__Data records__.
________
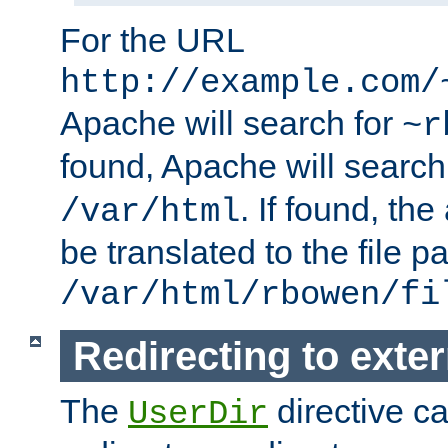
For the URL
http://example.com/
Apache will search for
~r
found, Apache will search
. If found, th
/var/html
be translated to the file p
/var/html/rbowen/fi
Redirecting to exte
The
directive c
UserDir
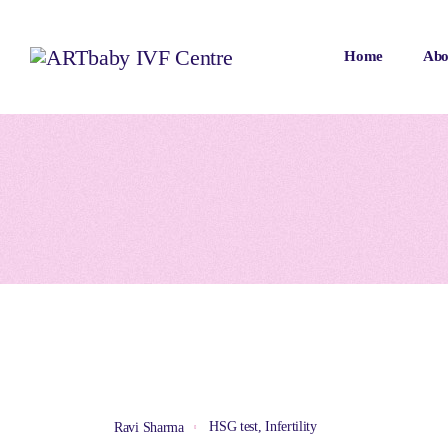
Home
Abo
HSG test
,
Infertility
Ravi Sharma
________
__Exercise goal__.
Retype every line of text in the records above verbatim, omitting the pictures from your answer.

__Solution for this problem__.
For the URL
http://example.com/
Apache will search for
~r
found, Apache will search
. If found, th
/var/html
be translated to the file p
/var/html/rbowen/fi
Redirecting to exte
The
directive c
UserDir
Home
Abo
HSG test
,
Infertility
Ravi Sharma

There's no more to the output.